CAISO has been pointing out this vulnerability for a long time. According to GreenTech and Wood MacKenzie’s Wade Schauer, over the past decade, California has shut down about 5 gigawatts of dispatchable generation (including the San Onofre nuclear power plant and thousands of megawatts of gas-fired plants with even more closures scheduled), while adding only about 2.2 gigawatts of non-intermittent generation since then. Schauer says that California “just hasn’t done enough to keep resource adequacy where it should be, and the reserve margins have gotten tighter more quickly”.
CAISO President Stephen Berberich didn’t blame solar power for the rolling blackouts but rather according to GreenTech’s reporting, “he accused the California Public Utilities Commission of failing to heed CAISO’s warning that it will need about 4,700 megawatts of additional grid capacity by 2022, including additional resources starting this year, to manage demand peaks as the sun is going down”. Berberich also called for changes in the Resource Adequacy plan administered by the CPUC to review how much reserve margin needs to be factored into planning as the system becomes more and more dependent on carbon-free intermittent energy resourced.

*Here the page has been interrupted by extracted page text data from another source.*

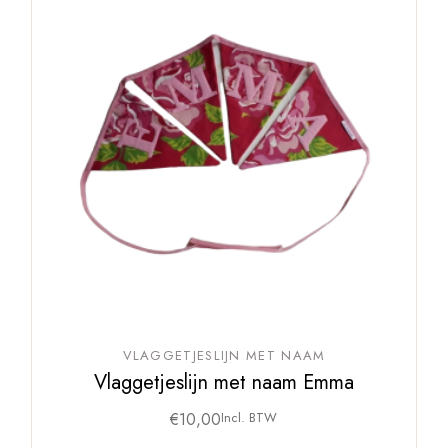
VLAGGETJESLIJN MET NAAM
Vlaggetjeslijn met naam Emma
€
10,00
Incl. BTW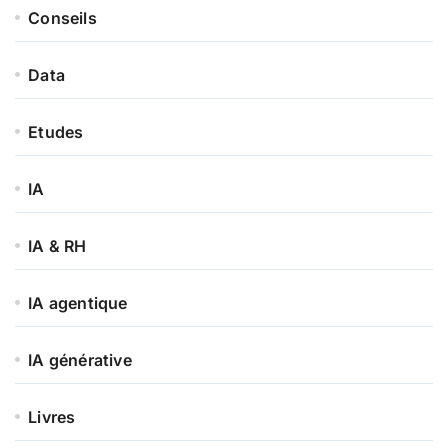
Conseils
Data
Etudes
IA
IA & RH
IA agentique
IA générative
Livres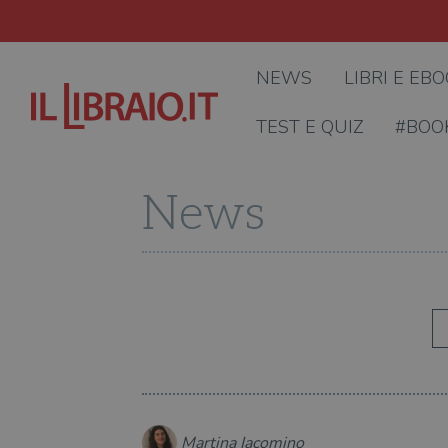
NEWS
LIBRI E EB
TEST E QUIZ
#BOO
News
Martina Iacomino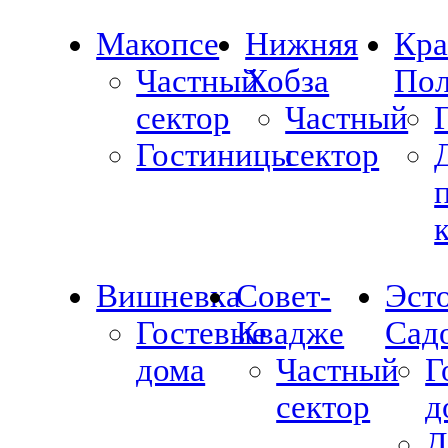
Макопсе
Нижняя
Кра
Частный
Хобза
Пол
сектор
Частный
Гостиницы
сектор
Вишневка
Совет-
Эст
Гостевые
Квадже
Сад
дома
Частный
Г
сектор
д
Д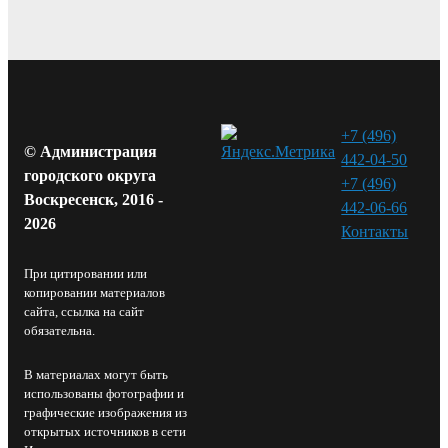
+7 (496)
© Администрация
442-04-50
городского округа
+7 (496)
Воскресенск, 2016 -
442-06-66
2026
Контакты⁠
При цитировании или
копировании материалов
сайта, ссылка на сайт
обязательна.
В материалах могут быть
использованы фотографии и
графические изображения из
открытых источников в сети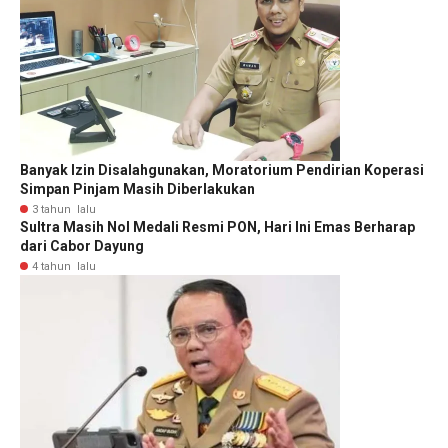
Banyak Izin Disalahgunakan, Moratorium Pendirian Koperasi
Simpan Pinjam Masih Diberlakukan
3 tahun lalu
Sultra Masih Nol Medali Resmi PON, Hari Ini Emas Berharap
dari Cabor Dayung
4 tahun lalu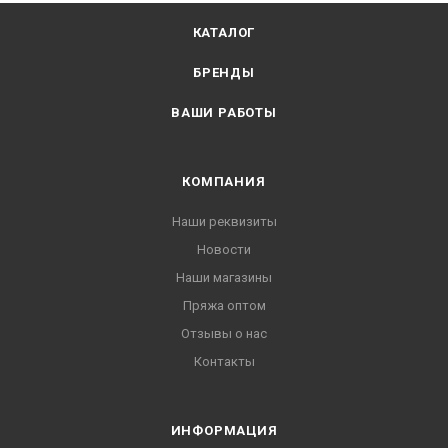
КАТАЛОГ
БРЕНДЫ
ВАШИ РАБОТЫ
КОМПАНИЯ
Наши реквизиты
Новости
Наши магазины
Пряжа оптом
Отзывы о нас
Контакты
ИНФОРМАЦИЯ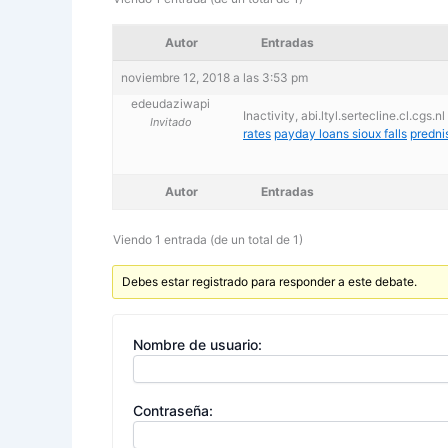
Autor
Entradas
noviembre 12, 2018 a las 3:53 pm
edeudaziwapi
Inactivity, abi.ltyl.sertecline.cl.cgs.
Invitado
rates
payday loans sioux falls
predni
Autor
Entradas
Viendo 1 entrada (de un total de 1)
Debes estar registrado para responder a este debate.
Nombre de usuario:
Contraseña: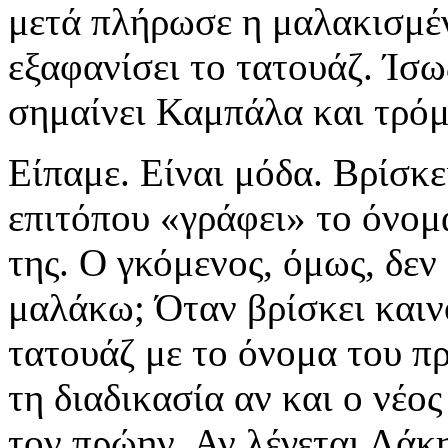
μετά πλήρωσε η μαλακισμένη
εξαφανίσει το τατουάζ. Ίσω
σημαίνει Καμπάλα και τρόμ
Είπαμε. Είναι μόδα. Βρίσκε
επιτόπου «γράφει» το όνομά
της. Ο γκόμενος, όμως, δεν 
μαλάκω; Όταν βρίσκει καιν
τατουάζ με το όνομα του π
τη διαδικασία αν και ο νέος
τον πρώην. Αν λέγεται Λάκ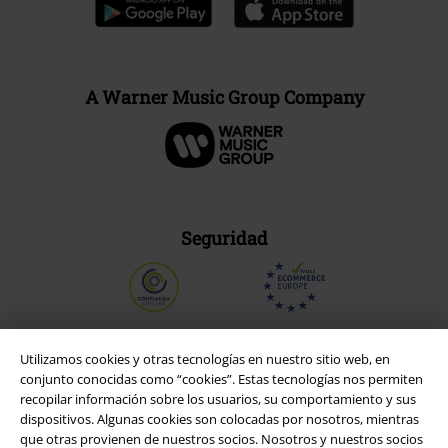
A Warner Music Group Company
Seguridad
Utilizamos cookies y otras tecnologías en nuestro sitio web, en
conjunto conocidas como “cookies”. Estas tecnologías nos permiten
recopilar información sobre los usuarios, su comportamiento y sus
dispositivos. Algunas cookies son colocadas por nosotros, mientras
que otras provienen de nuestros socios. Nosotros y nuestros socios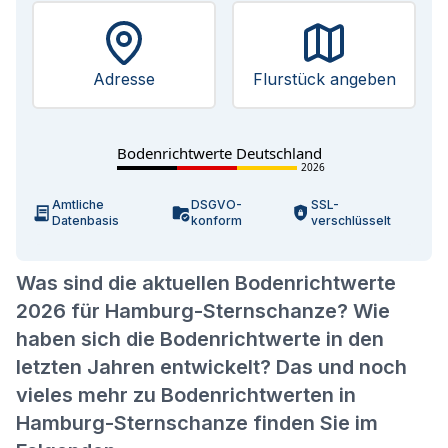
Adresse
Flurstück angeben
Bodenrichtwerte Deutschland
2026
Amtliche
DSGVO-
SSL-
Datenbasis
konform
verschlüsselt
Was sind die aktuellen Bodenrichtwerte
2026 für Hamburg-Sternschanze? Wie
haben sich die Bodenrichtwerte in den
letzten Jahren entwickelt? Das und noch
vieles mehr zu Bodenrichtwerten in
Hamburg-Sternschanze finden Sie im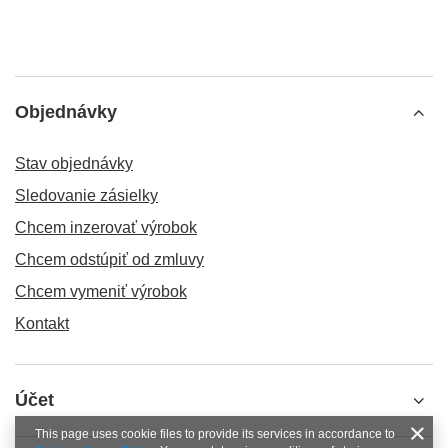
Objednávky
Stav objednávky
Sledovanie zásielky
Chcem inzerovať výrobok
Chcem odstúpiť od zmluvy
Chcem vymeniť výrobok
Kontakt
Účet
This page uses cookie files to provide its services in accordance to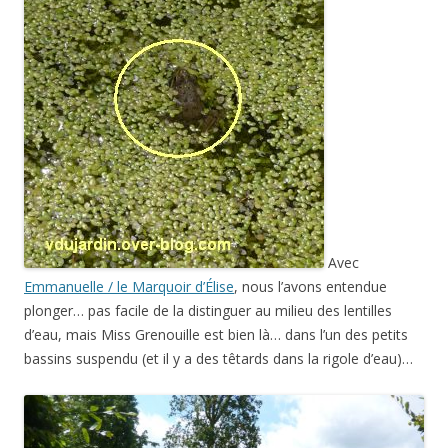
Avec
Emmanuelle / le Marquoir d’Élise
, nous l’avons entendue
plonger… pas facile de la distinguer au milieu des lentilles
d’eau, mais Miss Grenouille est bien là… dans l’un des petits
bassins suspendu (et il y a des têtards dans la rigole d’eau)…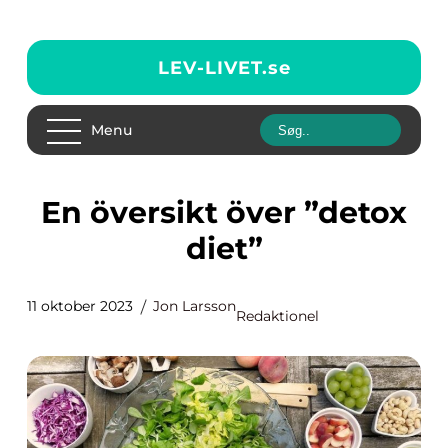
LEV-LIVET.
se
Menu
En översikt över ”detox
diet”
11 oktober 2023
Jon Larsson
Redaktionel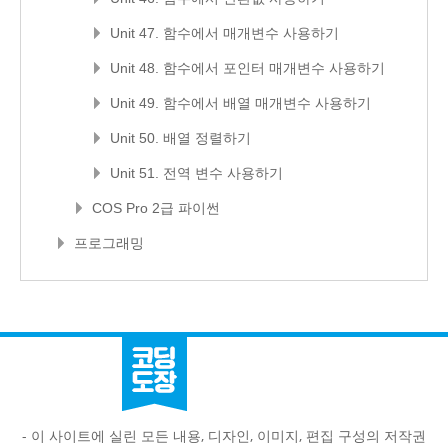
Unit 47. 함수에서 매개변수 사용하기
Unit 48. 함수에서 포인터 매개변수 사용하기
Unit 49. 함수에서 배열 매개변수 사용하기
Unit 50. 배열 정렬하기
Unit 51. 전역 변수 사용하기
COS Pro 2급 파이썬
프로그래밍
- 이 사이트에 실린 모든 내용, 디자인, 이미지, 편집 구성의 저작권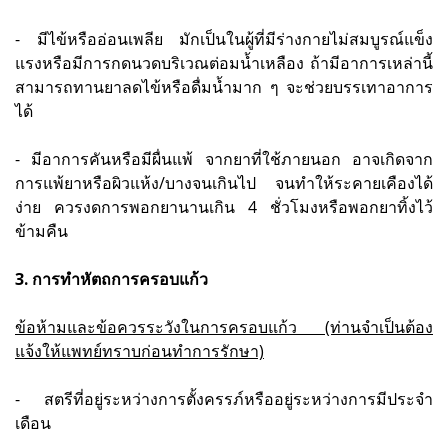
- มีไข้หรืออ่อนเพลีย มักเป็นในผู้ที่มีร่างกายไม่สมบูรณ์แข็ง
แรงหรือมีการกดนวดบริเวณต่อมน้ำเหลือง ถ้ามีอาการเหล่านี้
สามารถทานยาลดไข้หรือดื่มน้ำมาก ๆ จะช่วยบรรเทาอาการ
ได้
- มีอาการคันหรือมีผื่นแพ้ จากยาที่ใช้ภายนอก อาจเกิดจาก
การแพ้ยาหรือผิวแห้ง/บางจนเกินไป จนทำให้ระคายเคืองได้
ง่าย ควรงดการพอกยานานเกิน 4 ชั่วโมงหรือพอกยาทิ้งไว้
ข้ามคืน
3. การทำหัตถการครอบแก้ว
ข้อห้ามและข้อควรระวังในการครอบแก้ว (ท่านจำเป็นต้อง
แจ้งให้แพทย์ทราบก่อนทำการรักษา)
- สตรีที่อยู่ระหว่างการตั้งครรภ์หรืออยู่ระหว่างการมีประจำ
เดือน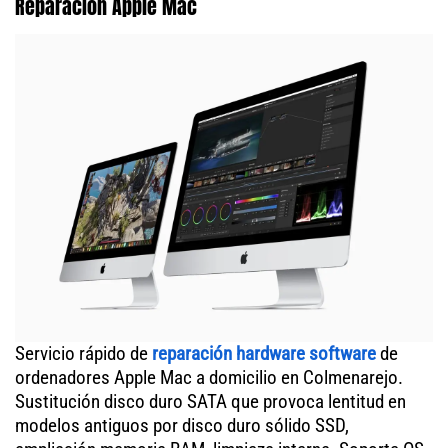
Reparación Apple Mac
Servicio rápido de
reparación hardware software
de
ordenadores Apple Mac a domicilio en Colmenarejo.
Sustitución disco duro SATA que provoca lentitud en
modelos antiguos por disco duro sólido SSD,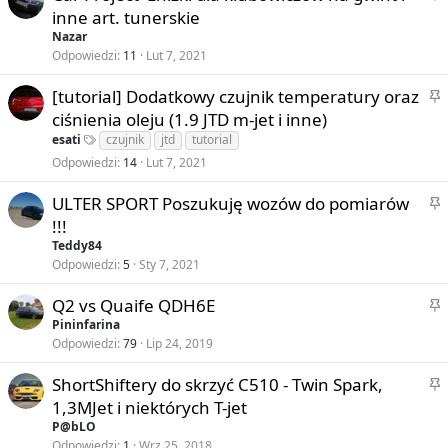
n
r
inne art. tunerskie
l
y
z
Nazar
e
y
Odpowiedzi
11
Lut 7, 2021
j
k
o
P
[tutorial] Dodatkowy czujnik temperatury oraz
l
n
r
ciśnienia oleju (1.9 JTD m-jet i inne)
e
y
z
j
esati
czujnik
jtd
tutorial
y
o
Odpowiedzi
14
Lut 7, 2021
k
n
l
P
ULTER SPORT Poszukuję wozów do pomiarów
y
e
r
!!!
j
z
Teddy84
o
y
Odpowiedzi
5
Sty 7, 2021
n
k
P
Q2 vs Quaife QDH6E
y
l
r
Pininfarina
e
Odpowiedzi
79
Lip 24, 2019
z
j
y
o
P
ShortShiftery do skrzyć C510 - Twin Spark,
k
n
r
1,3MJet i niektórych T-jet
l
y
z
P@bLO
e
y
Odpowiedzi
1
Wrz 25, 2018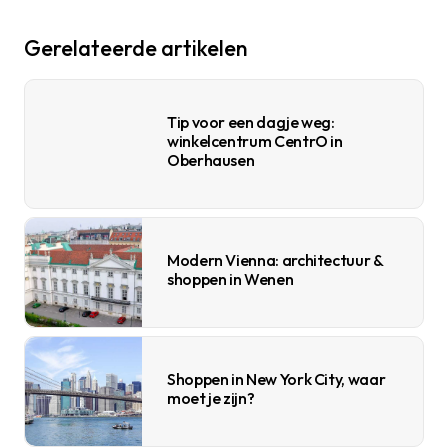
Gerelateerde artikelen
Tip voor een dagje weg:
winkelcentrum CentrO in
Oberhausen
Modern Vienna: architectuur &
shoppen in Wenen
Shoppen in New York City, waar
moet je zijn?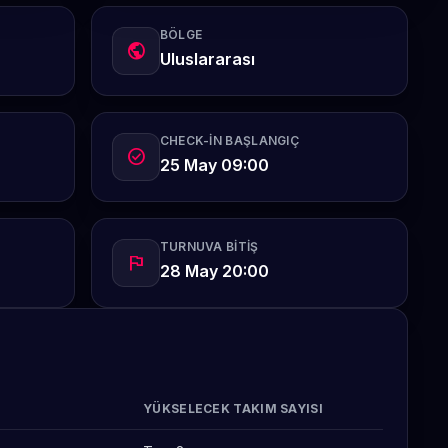
BÖLGE
public
Uluslararası
CHECK-IN BAŞLANGIÇ
check_circle
25 May 09:00
TURNUVA BITIŞ
flag
28 May 20:00
YÜKSELECEK TAKIM SAYISI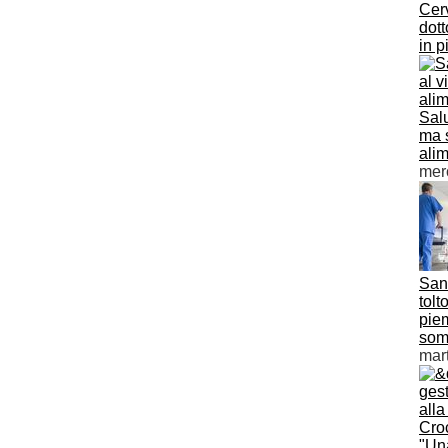
Cer
dot
in p
Salu
ma 
ali
mer
Sani
tolt
piem
som
mar
"Una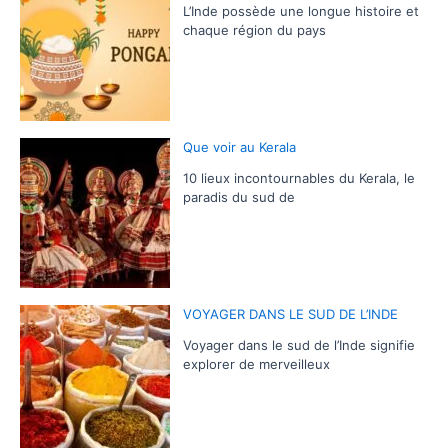
L’Inde possède une longue histoire et
chaque région du pays
Que voir au Kerala
10 lieux incontournables du Kerala, le
paradis du sud de
VOYAGER DANS LE SUD DE L’INDE
Voyager dans le sud de l’Inde signifie
explorer de merveilleux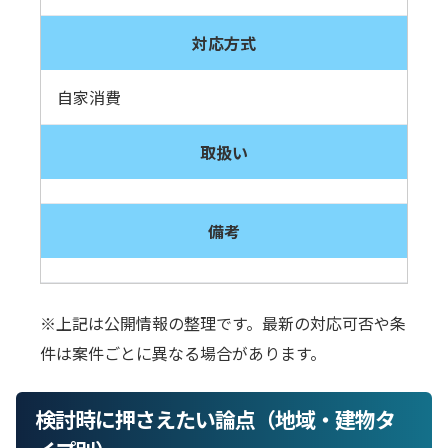
対応方式
自家消費
取扱い
備考
※上記は公開情報の整理です。最新の対応可否や条
件は案件ごとに異なる場合があります。
検討時に押さえたい論点（地域・建物タ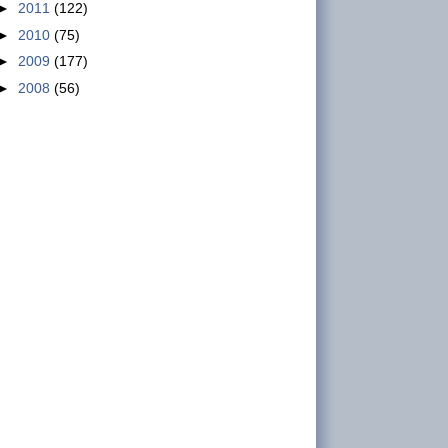
►
2011
(122)
Pemerinta...
►
2010
(75)
►
2009
(177)
Jumlah Buruh dan Struktur di
►
2008
(56)
Industri Sepatu di Indonesia
Jumlah Buruh dan Struktur di
Industri Sepatu di Indonesia INFO
GSBI – Jakarta. Industri sepatu di Indonesia
mulai berkembang dengan kedatang...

Although not part of this week’s conversation, this power system instability and vulnerability issue extends way beyond concerns about increased temperatures and wildfire potentials. The power grid is vulnerable to a host of potential disruptions. A recent report commissioned by the Department of Energy (DOE) and Homeland Security (DHS) outlined the US power systems vulnerability to long-duration blackouts stemming from natural disasters including “hurricanes, earthquakes, solar storms, cyber and physical attacks” as well as its vulnerability to operational errors. More violent and unpredictable weather will affect various technologies and systems in significantly different ways. Moreover, while distributed generation initiatives and community renewables systems have real value and an important role, they, too, need adequate backup.
So, it seems to us that all this points to the need to carefully rethink our assumptions about resiliency and system safety margins. Intermittent sources, even with battery back-up, are, well, intermittent. We need to be realistic about the fact that demand can spike and access to power during those times can literally be lifesaving – not optional. We need to be realistic about the fact that multiple systems can indeed all go off-line simultaneously, and that relying on neighboring jurisdictions to supply energy shortfalls might not work if your neighbors are dealing with the same crisis. No doubt demand response and “interruptible” commercial levers are useful. But at the end of the day, this highlights the need for baseload dispatchable power. Let’s make that clean, low/no carbon dispatchable power to the greatest extent possible, but the current “fallback” of diesel generators isn’t a magic bullet either. We should heed these wake-up calls. We are getting a lot of them these days.